An opening is formed at the tip end of the bag 14. A capillary tube 15 of extremely small diameter is connected to the opening. The length and the inner diameter of the tube 15 should be determined according to required attenuation in dynamic pressure. The exhaled air passage 19 is comprised of the branched out pipe 13, the bag 14 and the capillary tube 15. On the tip end of the capillary tube 15 is connected a static pressure discharge valve 16. A connecting end portion 16b is formed on one side of a case 16a of the valve 16 to communicate to the capillary tube 15 while a hole 16c is bored on the other side to communicate to outer atmosphere. A valve seat 16d is formed on the side of the portion 16b in the case 16a and a valve main body 17 is seated upon the valve seat 16d being urged by a spring 18. The spring force of the spring 18 is set so that when a pressure applied on the valve main body 17 exceeds a predetermined value, the valve body 17 is allowed to be pushed down to separate from the valve seat 16d.
The operation of the above described embodiment of the invention will now be described.
The respiration dynamic pressure which is generated by breathing in exhalation system attenuates due to the resistance encountered while the exhaled air is being passed through the branched out exhaled air passage 19 comprising the pipe 3, the pipe 13, the bag 14 and the capillary tube 15. As a result, substantially only static pressure is applied onto the valve body 17 of the static discharge valve 16. When this static pressure exceeds a predetermined value, the valve body 17 overcomes the spring pressure of the spring 18 to move away from the valve seat so that a part of the gas inside the exhalation system is discharged to outside via the hole 16c of the valve 16. When the static pressure goes down below the predetermined value, the valve 16 closes.

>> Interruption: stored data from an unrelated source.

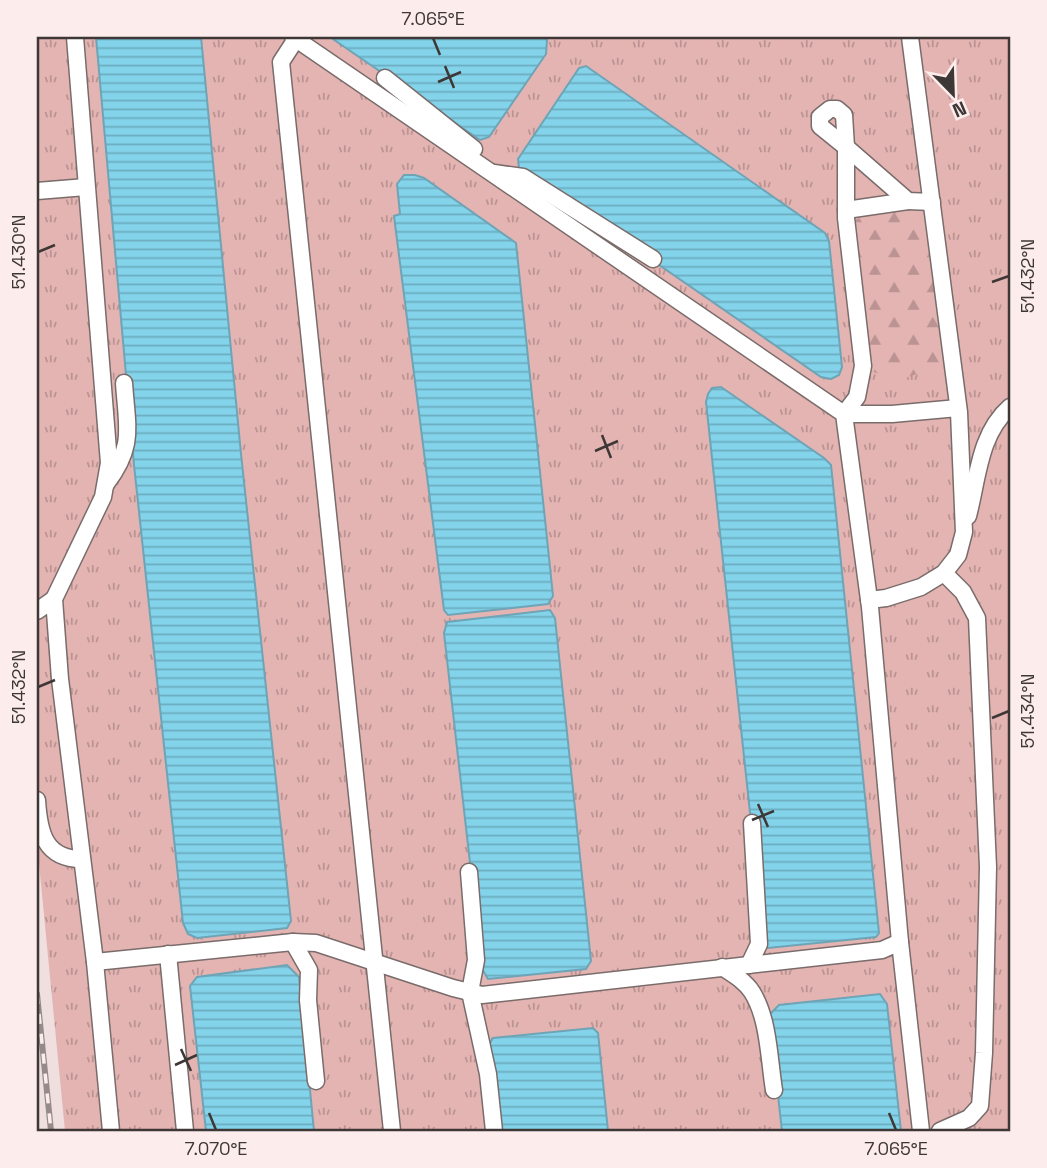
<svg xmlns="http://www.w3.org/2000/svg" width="1047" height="1168" viewBox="0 0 1047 1168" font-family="'Space Grotesk',sans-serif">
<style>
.grass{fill:url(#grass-tufts)}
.forest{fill:url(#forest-firs)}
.water{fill:url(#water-rules);stroke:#6ea4b5;stroke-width:2}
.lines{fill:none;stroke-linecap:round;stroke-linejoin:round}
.minor-casing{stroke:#796c6b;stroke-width:19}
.minor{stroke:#fff;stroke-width:16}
.rail-casing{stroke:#968b8a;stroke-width:6}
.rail{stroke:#fcedec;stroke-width:3.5;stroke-dasharray:10;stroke-linecap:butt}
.ticks{fill:none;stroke:#3d3736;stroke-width:2.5}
.neatline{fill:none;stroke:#3d3736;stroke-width:2.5}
.ticks-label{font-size:18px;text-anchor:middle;fill:#3d3736}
</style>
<defs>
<pattern id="grass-tufts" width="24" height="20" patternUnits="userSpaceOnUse" patternTransform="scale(1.75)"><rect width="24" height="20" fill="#e4b4b2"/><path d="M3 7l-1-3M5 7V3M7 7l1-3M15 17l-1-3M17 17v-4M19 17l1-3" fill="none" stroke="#ba9392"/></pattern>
<pattern id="forest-firs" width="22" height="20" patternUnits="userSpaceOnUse" patternTransform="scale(1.75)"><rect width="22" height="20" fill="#e4b4b2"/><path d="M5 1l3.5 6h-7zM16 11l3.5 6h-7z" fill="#ba9392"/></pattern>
<pattern id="water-rules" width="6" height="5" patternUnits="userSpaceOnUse" patternTransform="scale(1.75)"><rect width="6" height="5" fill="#83d3eb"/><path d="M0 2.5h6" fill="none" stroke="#6cacbf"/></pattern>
</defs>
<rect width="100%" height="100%" fill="#efdfde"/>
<!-- grass -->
<polygon class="grass" points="37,37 1010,37 1010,1131 901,1131 887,1004 880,994 770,1015 782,1131 65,1131 37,843"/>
<!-- forest -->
<polygon class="forest" points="926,208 945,363 898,381 871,371 855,220 874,211"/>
<!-- water -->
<g class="water">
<polygon points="96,37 201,37 241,454 291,921 287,928 197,938 188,934 183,923 134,465"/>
<polygon points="330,37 542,37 547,40 546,54 489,137 480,140"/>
<polygon points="586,66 825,233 829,241 842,367 839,375 831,379 821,377 519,168 518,159 579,68"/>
<polygon points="404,175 415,175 424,178 516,243 553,596 548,604 448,615 444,610 394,216 400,214 397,184"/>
<polygon points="721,387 824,458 831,465 879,933 876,937 768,948 764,943 706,402 708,394 712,388"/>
<polygon points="550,610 555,618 591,961 586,969 488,979 482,969 444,633 447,622"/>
<polygon points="287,965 299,977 314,1131 206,1131 190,986 197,977"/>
<polygon points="880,994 887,1004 901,1131 782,1131 769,1015 779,1005"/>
<polygon points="593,1028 598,1033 608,1131 496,1131 487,1048 493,1038"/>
</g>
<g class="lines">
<!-- minor casing -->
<g class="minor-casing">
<g id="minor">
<polyline points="75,37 109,463 103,497 54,599 60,679 95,962 111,1131"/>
<polyline points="293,37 844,414 870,607 900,942 921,1131"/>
<polyline points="296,39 281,62 392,1131"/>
<polyline points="385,78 474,149"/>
<polygon points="830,109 837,109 844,115 846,147 820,126 820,117"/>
<polyline points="846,147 908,201 932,202"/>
<polyline points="494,173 523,177 653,259"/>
<polyline points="37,191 86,187"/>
<polyline points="846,210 908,201"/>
<polyline points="844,414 857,397 863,366 846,218 846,147"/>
<polyline points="844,414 892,414 958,408"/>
<path d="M106,484C135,446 127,428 124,383"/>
<path d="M968,516C978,478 979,434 1010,407"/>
<polyline points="869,600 886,598 921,587 944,573 958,555 964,532 959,412 910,37"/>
<polyline points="37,611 54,599"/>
<path d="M37,800C39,833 45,859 82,859"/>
<polyline points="469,872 476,960 470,992 488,1074 494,1131"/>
<polyline points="293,942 309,970 308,1000 316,1081"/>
<polyline points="168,954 185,1131"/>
<polyline points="95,962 293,942 316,943 453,988 482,995 882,950 900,942"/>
<polyline points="749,965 759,944 752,823"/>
<path d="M722,967C733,974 745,981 752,992C769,1019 769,1060 774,1090"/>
<polyline points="940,1131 969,1118 980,1106 984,1053 988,867 977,618 963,592 944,573"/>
</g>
</g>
<!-- minor -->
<use href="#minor" class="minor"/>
<!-- rail casing -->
<g class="rail-casing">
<polyline id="rail" points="37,994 51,1131"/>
</g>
<!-- rail -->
<use href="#rail" class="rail"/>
</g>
<!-- ticks -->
<path class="ticks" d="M433,38L440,55M445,66L454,88M438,82L461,72M38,252L55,245M992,282L1009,276M602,435L611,458M595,451L618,441M38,687L55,680M992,718L1009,711M758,804L768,827M752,820L774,811M181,1049L191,1071M175,1065L197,1055M209,1113L216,1130M889,1113L896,1130"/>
<!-- border -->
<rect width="1047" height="1168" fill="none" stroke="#fcedec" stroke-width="77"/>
<!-- north arrow -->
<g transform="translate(953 94) rotate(157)" stroke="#fcedec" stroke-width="5" paint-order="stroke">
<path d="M0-5L12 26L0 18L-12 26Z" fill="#3d3736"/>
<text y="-10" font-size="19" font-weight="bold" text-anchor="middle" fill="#3d3736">N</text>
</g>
<rect x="38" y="38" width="971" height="1092" class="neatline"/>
<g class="ticks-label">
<text x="433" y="25">7.065°E</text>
<text transform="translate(19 252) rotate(-90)" y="6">51.430°N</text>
<text transform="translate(1028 276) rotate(-90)" y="6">51.432°N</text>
<text transform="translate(19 687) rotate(-90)" y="6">51.432°N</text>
<text transform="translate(1028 711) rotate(-90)" y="6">51.434°N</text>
<text x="216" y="1155">7.070°E</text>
<text x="896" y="1155">7.065°E</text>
</g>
</svg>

As will be apparent from the foregoing description, in the pressure existing within the exhalation system, the respiratory dynamic pressure component which is generated by breathing is substantially attenuated and removed so that substantially static pressure component alone is applied to the static pressure discharge valve. It is capable therefore of discharging the static pressure component alone to outside to thereby prevent excessive increase in static pressure as well as of maintaining the function of the breathing bag 8 at normal condition. The device can therefore prevent excessive increase of the oxygen concentration within the inhaled air. The result of an experiment shows that the device can maintain the concentration of oxygen at or below 40%.
Although the branched out exhaled air passage 19 is comprised of the branched out pipe 13, the bag 14, and the capillary tube 15 in the above embodiment, the passage is not limited to this construction. For instance, a capillary and long tube may be branched out from the pipe 3 in the form of a coil to form an exhaled air passage. Any suitable form may be adapted so long as the tube is provided with a resistance sufficient to attenuate the respiratory dynamic pressure either before or after the exhaled air passes through the static pressure discharge valve 16. The static pressure discharge valve 16 is not limited to the one shown in FIG. 2 but may be of any construction so long as it can be opened with a pressure exceeding the predetermined value to let out the gas.